┌────────

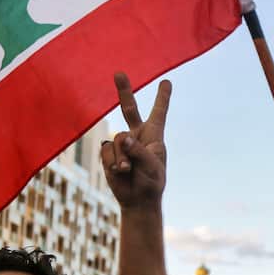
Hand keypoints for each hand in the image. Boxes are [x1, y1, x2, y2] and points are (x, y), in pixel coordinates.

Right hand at [101, 72, 169, 208]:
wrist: (137, 201)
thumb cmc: (151, 183)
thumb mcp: (151, 166)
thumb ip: (138, 150)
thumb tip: (121, 138)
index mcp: (154, 135)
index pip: (159, 112)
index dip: (162, 97)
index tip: (166, 81)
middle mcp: (137, 136)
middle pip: (129, 109)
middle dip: (123, 91)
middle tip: (118, 73)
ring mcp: (122, 144)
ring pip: (117, 140)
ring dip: (122, 157)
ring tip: (129, 170)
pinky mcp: (109, 154)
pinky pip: (107, 151)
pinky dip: (112, 162)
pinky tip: (120, 172)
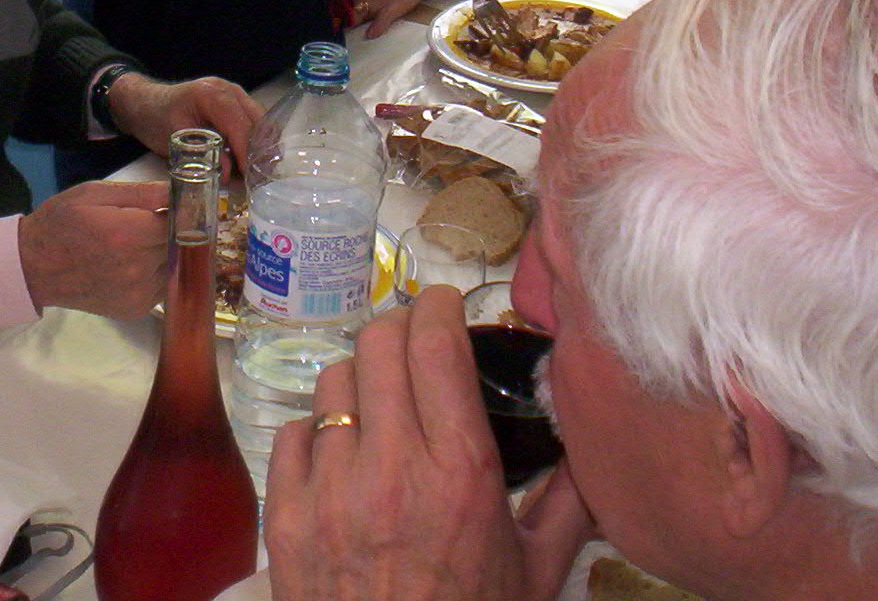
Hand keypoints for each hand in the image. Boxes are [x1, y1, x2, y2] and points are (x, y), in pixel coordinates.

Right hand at [18, 179, 167, 315]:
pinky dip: (155, 273)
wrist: (34, 266)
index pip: (181, 222)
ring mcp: (138, 293)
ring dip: (164, 254)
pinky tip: (132, 264)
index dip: (179, 212)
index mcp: (129, 234)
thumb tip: (179, 193)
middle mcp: (137, 268)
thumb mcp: (96, 193)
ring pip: (174, 267)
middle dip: (170, 233)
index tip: (170, 207)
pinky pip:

└────────

→ **WHAT THIS TASK INVOLVES**
Write out the entries again word for word. Do not include the pictures.

→ **THE COMPLETED TASK**
Hand keypoints for each hand in the image. Boxes are [x1, y1, x2, y2] and points are (x, y), in pixel coordinates.

Right hand at [101, 72, 169, 208]:
wrist: (137, 201)
thumb cmc: (151, 183)
thumb mcp: (151, 166)
thumb ip: (138, 150)
thumb tip: (121, 138)
index mcp: (154, 135)
index pip: (159, 112)
index dip: (162, 97)
index tip: (166, 81)
middle mcp: (137, 136)
middle pip: (129, 109)
middle dip: (123, 91)
middle tip: (118, 73)
ring mcp: (122, 144)
ring pip: (117, 140)
ring dip: (122, 157)
ring tip: (129, 170)
pinky mcp: (109, 154)
pinky pip: (107, 151)
pinky dip: (112, 162)
pinky tip: (120, 172)
Hand keypoints for each hand in the image. Boxes are [x1, y1, x2, y2] and points are (x, y), in pixel coordinates.

Right hand at [18, 179, 167, 315]:
pinky dip: (155, 273)
wrist: (34, 266)
index pip: (181, 222)
ring mcp: (138, 293)
ring dip: (164, 254)
pinky tip: (132, 264)
index dip: (179, 212)
index mcp: (129, 234)
thumb tip: (179, 193)
middle mcp: (137, 268)
thumb mcp: (96, 193)
ring pip: (174, 267)
middle dip: (170, 233)
index tip: (170, 207)
pinky pip:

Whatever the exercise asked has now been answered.